17 SEPTEMBER 1977, Page 9

Animal rights

Antonia Martin

Animal Welfare Year has just ended and with it a brave and on the whole successful attempt to bring together the most fissiparous body of individuals this side of a school of amoebae. Animal lovers have the reputation of being a touchy lot, a reputation that various public quarrels like the great RSPCA dirty linen display of 1975 and this year's putsch at the annual meeting of the League Against Cruel Sports do little to counter.

Nearly seventy national and local animal societies came together to launch the year, the idea of Clive Hollands, director of the Scottish Society for the Prevention of Vivisection. The assortment of organisations joining in, from the Cats' Protection League to Compassion in World Farming, gives some clue to the medley of interests involved. Dull it wasn't, as the ad says, and scratchy it could have been, but the year coincided with, probably contributed to, the profound reappraisal the animal welfare Movement is currently undergoing.

In the public eye, it may not yet have sloughed off the old notion that it is the fief of retired brigadiers and battling women spending their thwarted maternal instincts on animal substitutes. If this was ever a fair picturc, it is not so now as something akin to revolution slowly seeps through the ranks. Animal welfare campaigners are becoming increasingly militant. They have realised the importance of unified action even if only for limited objectives at first, like the dozen or so farm animal welfare groups who have decided to give priority to the campaign to ban the export of live food animals.

The notion of animal rights has been gaining ground among certain young philosophers for several years. They have been taking apart our ingrained assumption that animals exist for us to use as unscrupulously as we please for food, experiments or sport, arguing for a reappraisal of our treatment of animals in moral terms and examining our responsibility in the whole dark and messy area. Richard Ryder, Oxford psychologist and newly-elected chairman of the RSPCA Council, launched a declaration against `speciesism' at a recent RSPCA symposium in Cambridge. Speciesism', a word Ryder coined, is discrimination against other species because we have decided they have no moral rights — as we once denied black men the right not to be slaves.

In France, Professor Georges Heuse, of the International Institute of Human Biology, has been masterminding the Universal Declaration of Rights of Animals, now nearing the final draft and due to be launched in London this autumn.
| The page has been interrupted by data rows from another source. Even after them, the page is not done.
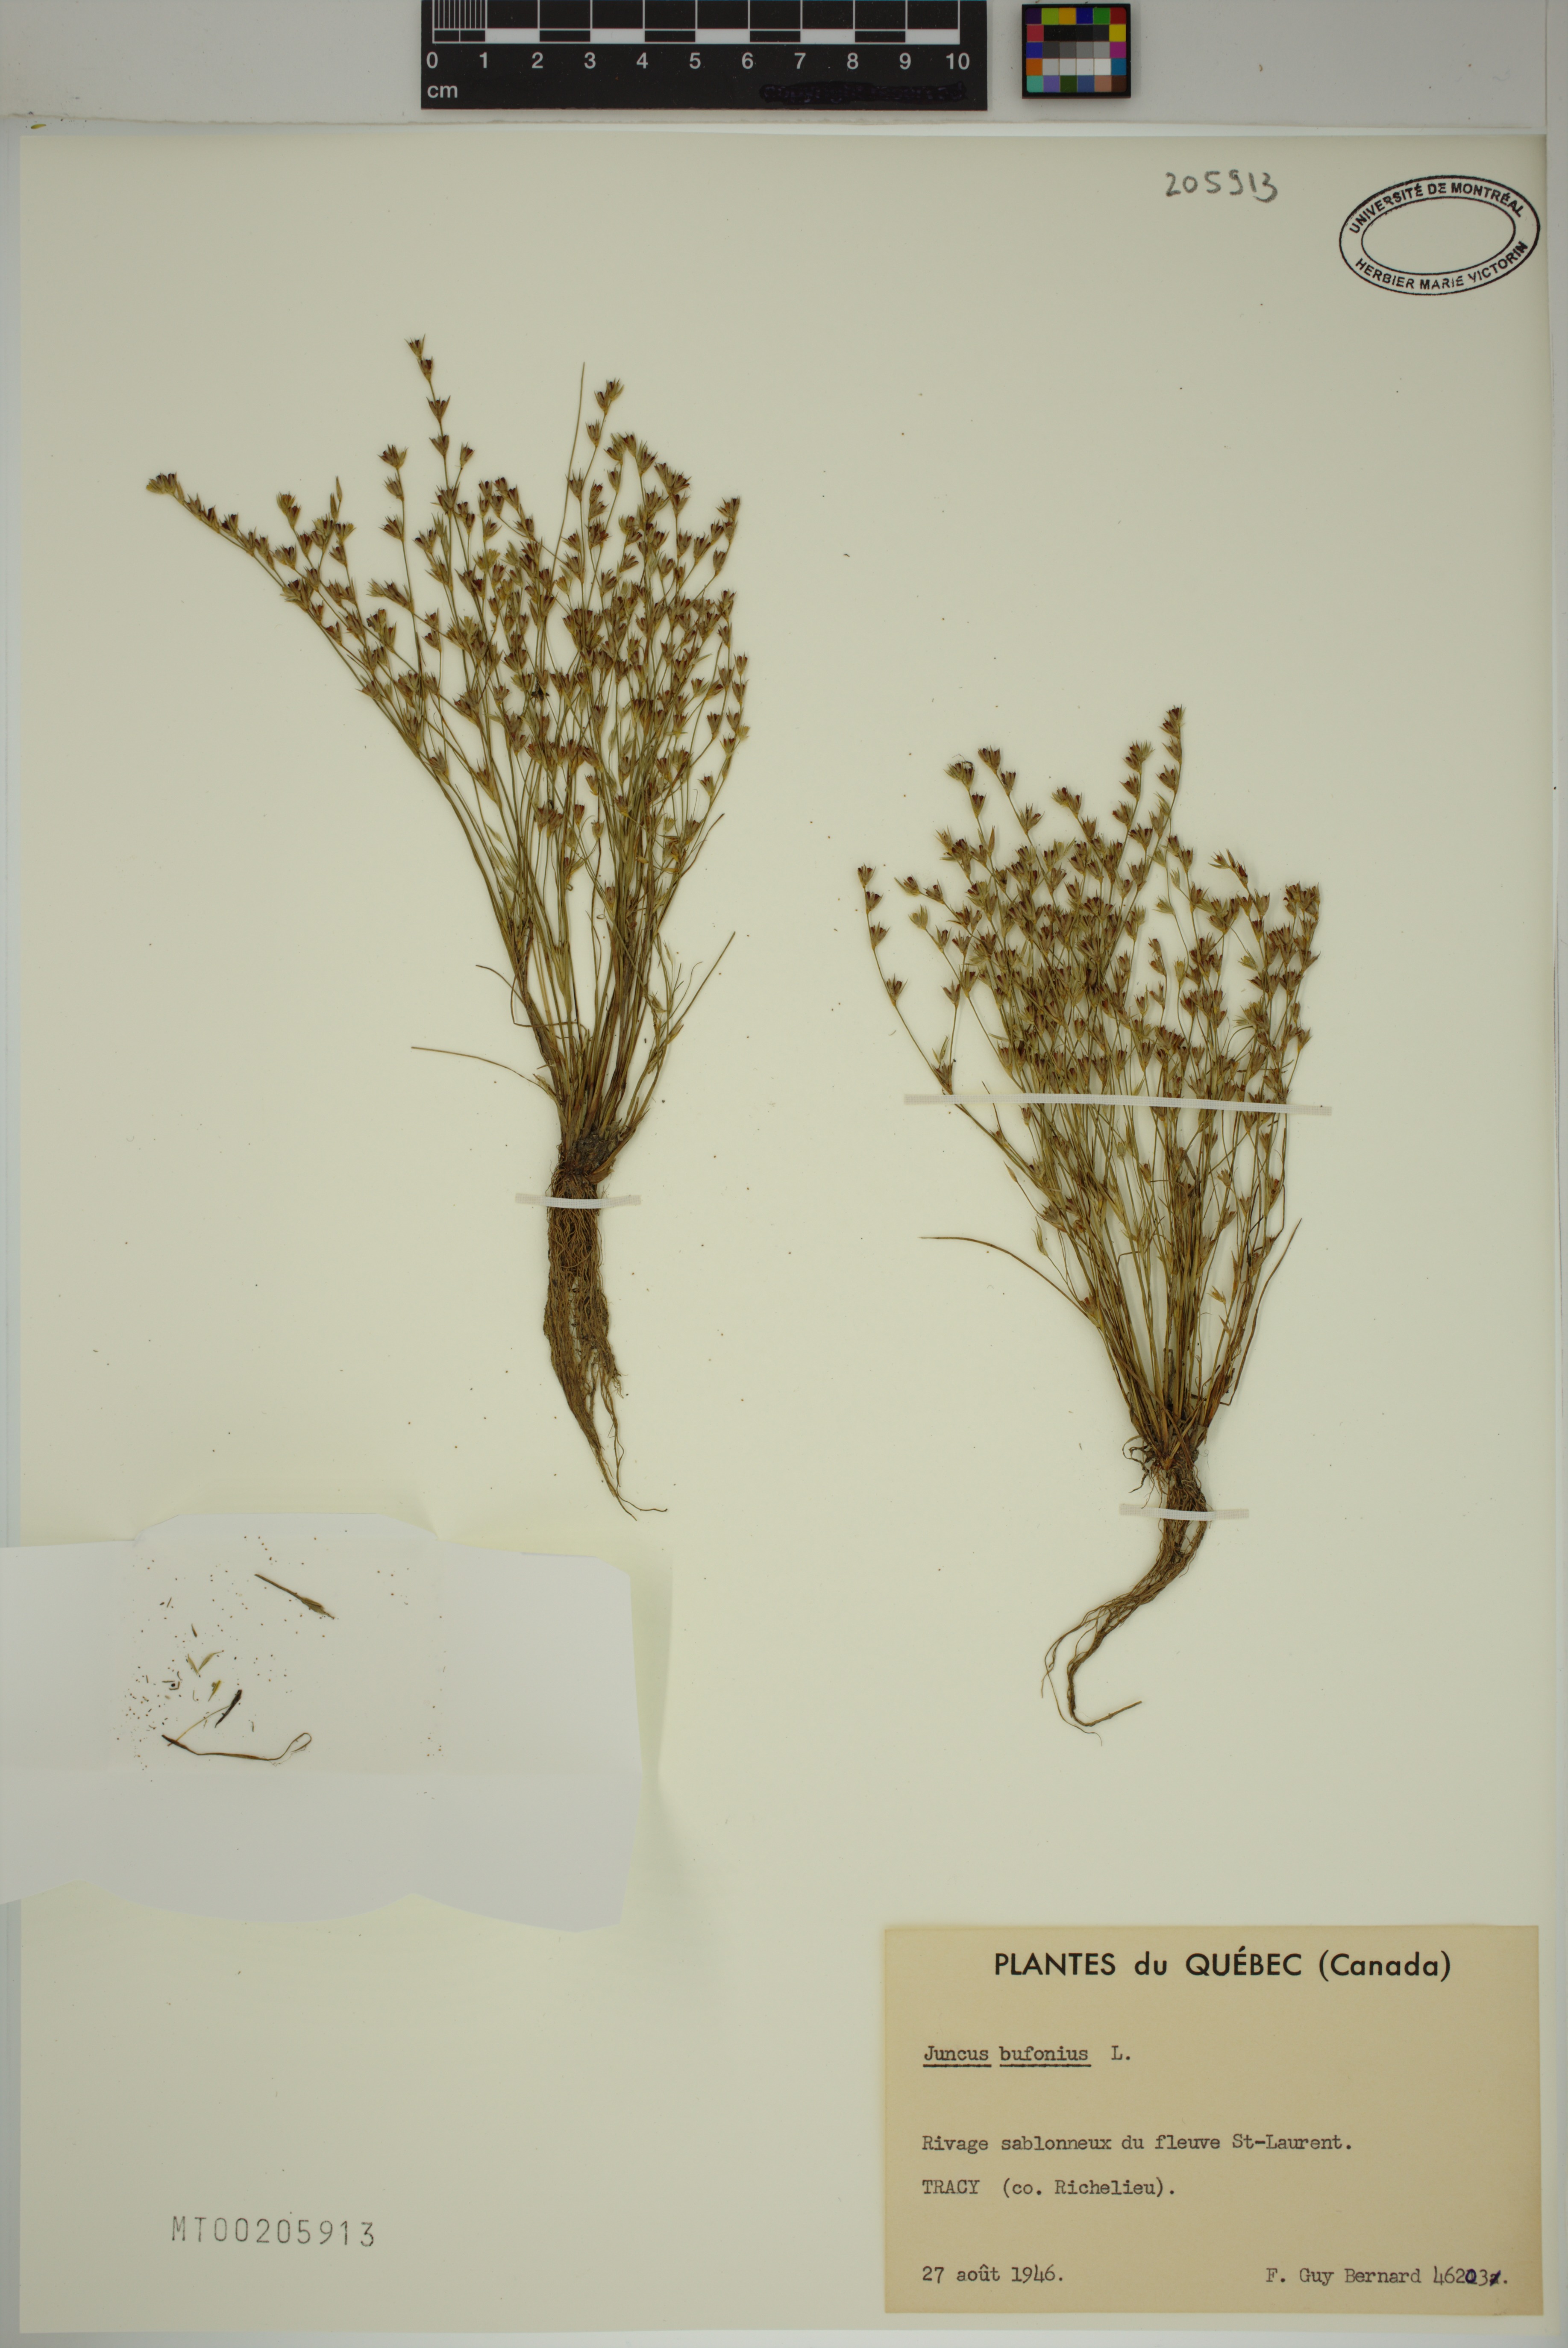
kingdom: Plantae
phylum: Tracheophyta
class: Liliopsida
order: Poales
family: Juncaceae
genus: Juncus
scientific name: Juncus bufonius
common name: Toad rush
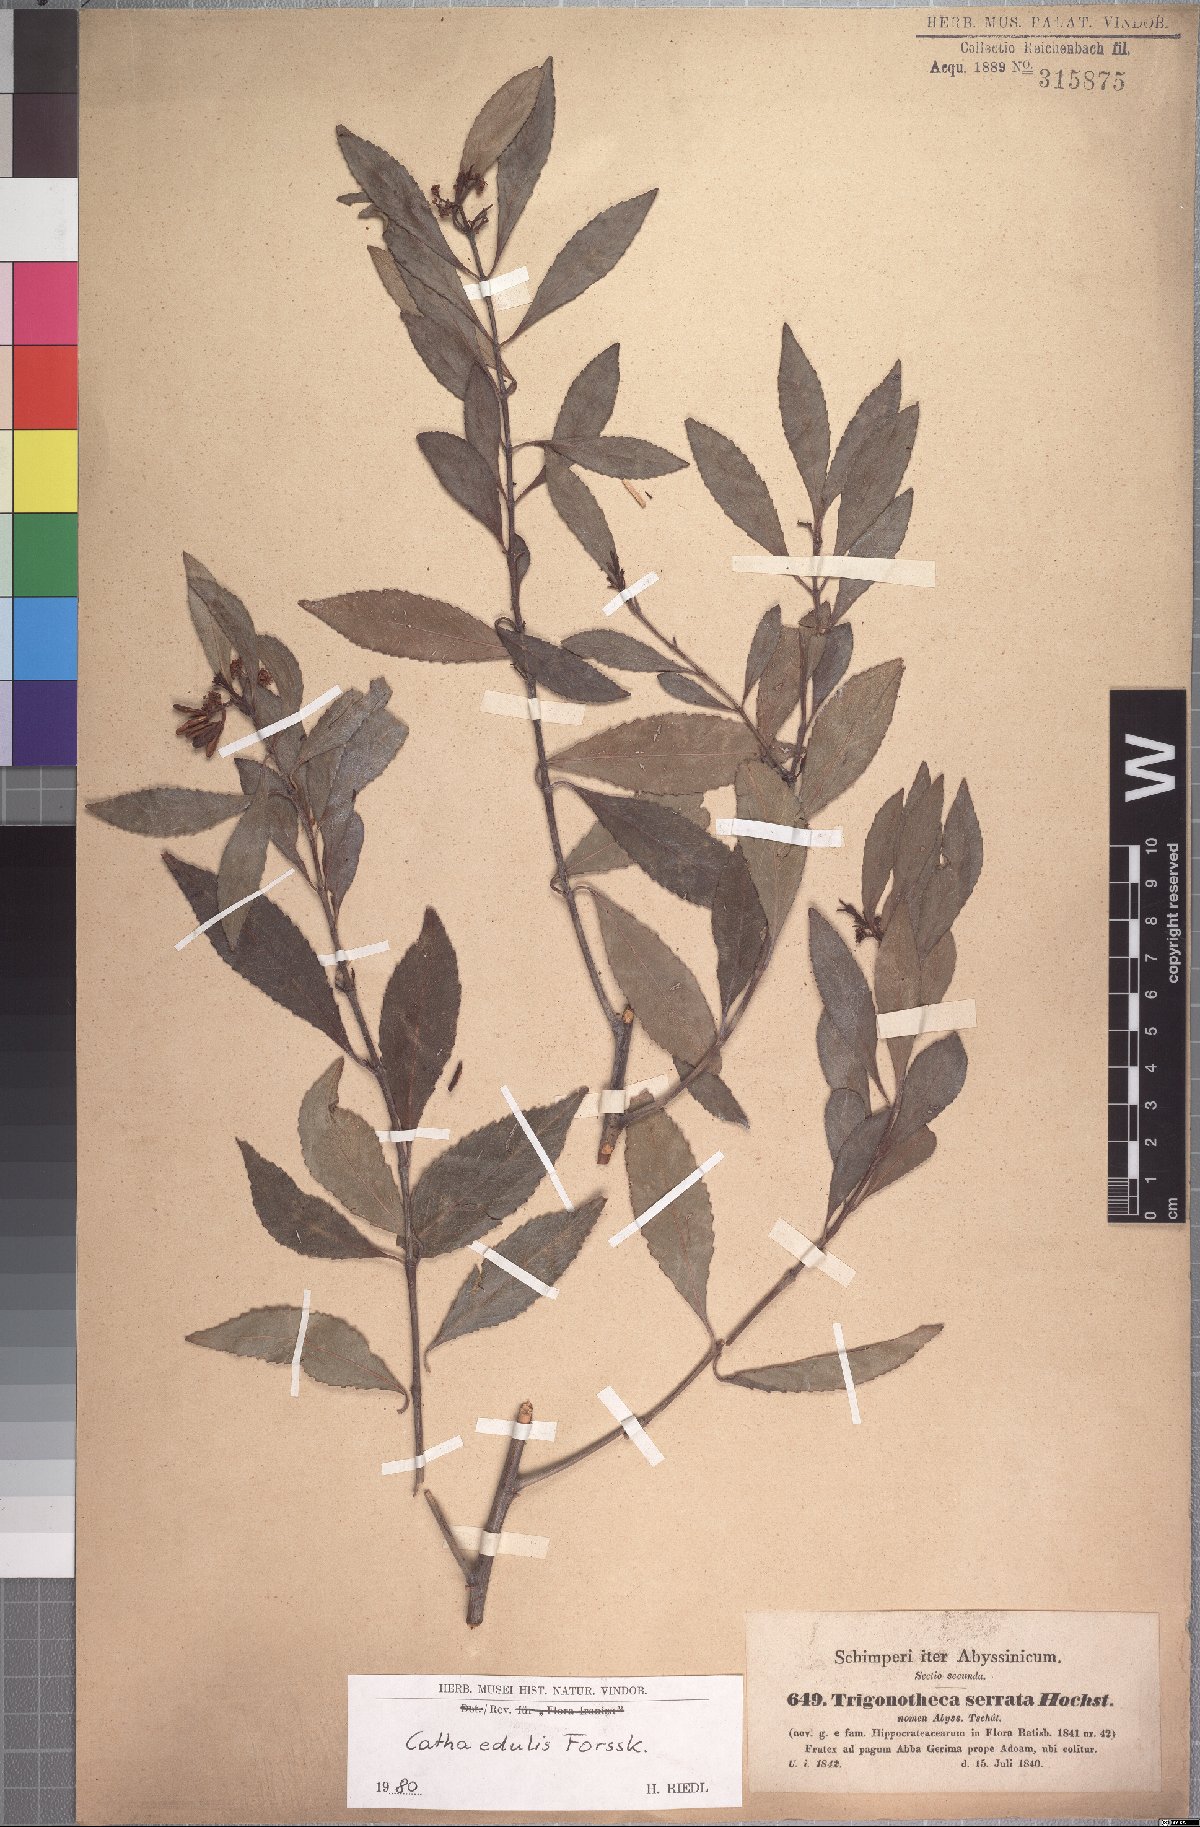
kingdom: Plantae
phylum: Tracheophyta
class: Magnoliopsida
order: Celastrales
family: Celastraceae
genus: Catha
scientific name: Catha edulis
The first article states: 'All animals are born with an equal claim on life and the same rights to existence,' a declaration that will not upset one whit the scientist force-feeding a dog with weed-killer for a toxicity test or the psychology student giving a rat electric shocks to demonstrate that it doesn't like electric shocks. The declaration is so revolutionary that it will probably take us the whole of the next hundred years to accept it and another hundred to begin to do anything about it.

The fashionable preoccupation with ecology has not yet penetrated the hidden but legal cruelties of our technological society on the so-called factory farm and in the laboratory, both buttresses of the consumer world. We eat our breakfast egg not thinking of the hen that laid it, one of forty-five million in this country inprisoned for life in a cage in which it cannot even stretch. We use shampoo unaware that a rabbit's eyes may have been burned out testing it: our blanquene de veau might be less tasty if we were reminded of the calf imprisoned from birth in a darkened wooden crate to give us the pure white meat. Where there is money to be made out of animals, compassion is killed, too, in the rush — as anyone who has watched frightened horses crammed tight into container lorries en route to a distant slaughterhouse to service a greedy Continental meat trade, can testify. Faced with Government double-talk and Parliamentary apathy, it is not surprising that animal welfare campaigners are turning militant. Even such a moderate figure as Lord Houghton, the animal movement's much respected guru and its chief spokesman in the House of Lords, has called upon campaigners to take to the streets and to storm the Palace of Westminster.

More unprecedented still was his warning to the RSPCA that it will have to remove the kid gloves of responsible middle-class campaigning if the animal lobby is ever to achieve a new dynamic. The direct action of the militant Animal Liberation Front, mainly young people tired of the snail's progress towards reform in, for example, the matter of the 1876 Cruelty to Animals Act, which governs animal experiments, has at least drawn attention to the whereabouts and activities of vivisection laboratories, even if some windows and equipment got smashed in the process. Such enterprises, carrying on their predominantly nonmedical researches on the bodies of living animals, would no doubt prefer to be left in discreet obscurity under the wing of a Home Office that frequently appears to offer more protection to the experimenters than the creatures they use. When even scientists are prepared to admit to misgivings about the use of laboratory animals, but while the Government makes no move the rise of militancy is inevitable.